■ Page:
****
Implementing an SSE provider

paullc · February 8, 2024, 11:25am

Hi,

I am currently trying to implement real time collaboration for a Map application where app state must be communicated in real time to other clients. This is a generic JSON configuration object with some settings, colors, etc.

I have decided to implement this using POST requests + Server Sent Events. I have been able to get awareness working perfectly like this, but run into issues when trying to send updates on documents which are initially loaded from a database. My approach (which im 99% sure is erroneous) has been to (at the UI client) fetch the persisted configuration from our psql database, create a new Y.Doc on each browser client, then insert the persisted configuration into the new doc via Map.set()'s. On any further updates, i encodeStateAsUpdate and send that via POST up to the server, which simply throws the message into a Redis pub/sub channel, which an SSE endpoint subscribes to which then send those messages down to the clients.

For context, my backend is a set of load balanced instances of the same api, so multiple api instances can be handling requests from multiple users

My issue is that occasionally, changes from one client are successfully propagated to other clients, but not applied. However, when I push an edit from the client where the changes weren’t applied, the changes do get applied on the original client. In that initial state where one client hasn’t pushed edits though, it sometimes gets stuck receiving updates without applying them. After reading a bunch here, my guess is that I’m either initializing the documents incorrectly, or not properly performing the sync steps described in the docs. That said, I wanted to try and implement a SSE Provider similar to the existing WebSocket provider in order to potentially solve my problems, and I had the following questions i was hoping to get answered. Lastly, if there’s anything else glaringly wrong with my approach i would love to get some feedback.

Is there anything i could do with this current implementation that would fix my issues so that I don’t have to implement this provider?
In this new provider, if the server is handling receiving and pushing messages in different request handlers, how does syncing work?
Does a Y.Doc instance need to exist on the server in order to sync properly with the clients? How does this impact or how is it impacted by #1?
Who is responsible for writing the latest updates to a database for persistence? Specifically i was wondering how the discrepancy between the latest persisted document and latest document (from ongoing edits) would impact users joining the document while it is already being edited by other users.

Thanks for any help, and i would be happy to provide any specific information that would help clarify or solve my issue here

paullc · February 8, 2024, 9:26pm

So i was just thinking about how i could implement the sync protocol and i think i could accomplish it with a little more PubSub. If i have a channel for syncEvents which is scoped to client_id, i could push a SSE with info for sync1, and the client can POST their info for sync1, where the handler can push the message into a docId:clientId:sync1 channel, and the active SSE connection can pick it up in a similar fashion to the WS provider. And then same thing could be mirrored for sync2.

I assume this means the Y.Doc would live in the SSE GET handler.

raine · February 8, 2024, 9:45pm

Hi, welcome.

Can you clarify if you are saving the encoded binary or the JSON representation of the Doc to disk?

I don’t know of any network providers besides y-websocket, so that’s probably your best example to base yours on if you want to use a different transportation protocol.

paullc · February 8, 2024, 10:37pm

Hi! The post, sse messages, and pub/sub publishers all send the base64 data. At the moment im only initializing the Y.doc’s from disk since i havent figured out how to persist the changes yet. So i initialize the client Y.doc’s separately with data from psql, then propagate further changes, and when all clients leave then the next client will start over from the persisted state since nothing was saved

raine · February 8, 2024, 10:42pm

Binary YJS data, or JSON data? This is what I’m trying to get at, since CRDT’s only work if you save the entire version history.
****
■ Source excerpt:
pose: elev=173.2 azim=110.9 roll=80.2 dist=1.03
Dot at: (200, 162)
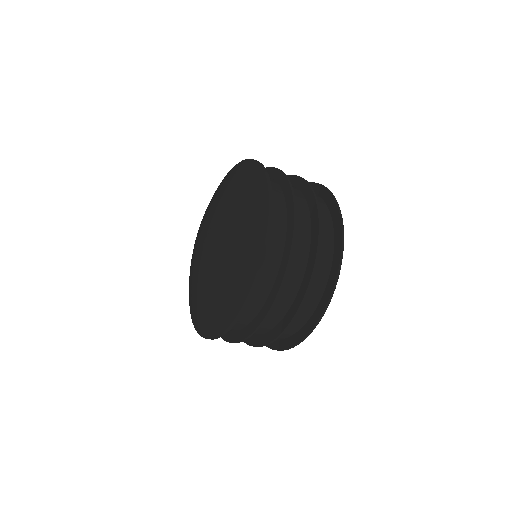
****
■ Brief 1:
Answer these from the SSE provider thread:
(a) Where does the server put an update it receives by POST?
(b) What form of data do the POST, the SSE messages and the pub/sub publishers send?
(c) Which network provider does raine say they know of?
■ Brief 2:
In the SSE provider thread, the first post ends with a list of questions. Write out all of them.
■ Brief 3:
Carry the SSE provider thread on from its last post.
You won't need the lines for any of this.

■ Final answer 1:
(a) Into a Redis pub/sub channel.
(b) Base64 data.
(c) y-websocket.

■ Final answer 2:
1. Is there anything i could do with this current implementation that would fix my issues so that I don't have to implement this provider?
2. In this new provider, if the server is handling receiving and pushing messages in different request handlers, how does syncing work?
3. Does a Y.Doc instance need to exist on the server in order to sync properly with the clients? How does this impact or how is it impacted by #1?
4. Who is responsible for writing the latest updates to a database for persistence? Specifically i was wondering how the discrepancy between the latest persisted document and latest document (from ongoing edits) would impact users joining the document while it is already being edited by other users.

■ Final answer 3:
paullc · February 8, 2024, 10:47pm

Sorry, the document is from an old implementation and is stored in plain JSON which I add to a new y.doc by iterating over the keys and performing Map.set’s

raine · February 8, 2024, 10:53pm

Do you convert the old document to a YJS Doc as a one-time migration, or are you saying this happens every time the app is loaded?

paullc · February 8, 2024, 10:58pm

My current rough implementation performs this initialization whenever a client navigates to the “app” page in my React App, so it happens when the app is loaded. I got the impression from some other posts here that if i wanted to initialize a document from storage and have all clients use it, i would have to make a new doc on the server side, then populate it, then propagate it. Its not currently necessary for me to persist the the history of the document between sessions, so i figured initializing a new doc with the plain JSON values would be sufficient

raine · February 8, 2024, 11:12pm

Yeah, that’s what I was worried about. Unfortunately CRDT’s only work if you store the entire history. This is the only way that they can ensure that offline edits are applied correctly. How do you know when a client has closed their browser, rather than just having connection issues? If you’re creating an offline-first app, you never have full knowledge of when clients are connected and when they modify the Doc.

The only way you can safely throw away the history is to ensure that all clients are synced AND all clients close their browser windows so that nobody holds onto the old history. This is going to be really difficult in a real-world environment where clients can go offline (and continue to make edits) at any time. YJS can’t really handle this. Some people truncate the history from time to time to save disk space and coordinate a migration of each of the clients when that occurs. I don’t think it is advisable to do that every time the app starts though.

raine · February 8, 2024, 11:15pm

To answer some of your original questions (though it may be moot if you are not persisting the full Doc history)…

Your current implementation is a YJS provider (or at least it’s trying to be). Anything that tries to sync a YJS Doc is effectively a provider.

Not sure on this one.

According to the docs, “it is possible to sync clients and compute delta updates without loading the Yjs document to memory.” See: Document Updates | Yjs Docs

Typically that’s a separate provider, such as y-mongodb-provider that is loaded on the server. It subscribes to updates on the Doc (which may, independently, be applied by the network provider) and saves them to the db. Users will get real-time updates through the network provider and are typically not be affected by the db provider persisting them in the background.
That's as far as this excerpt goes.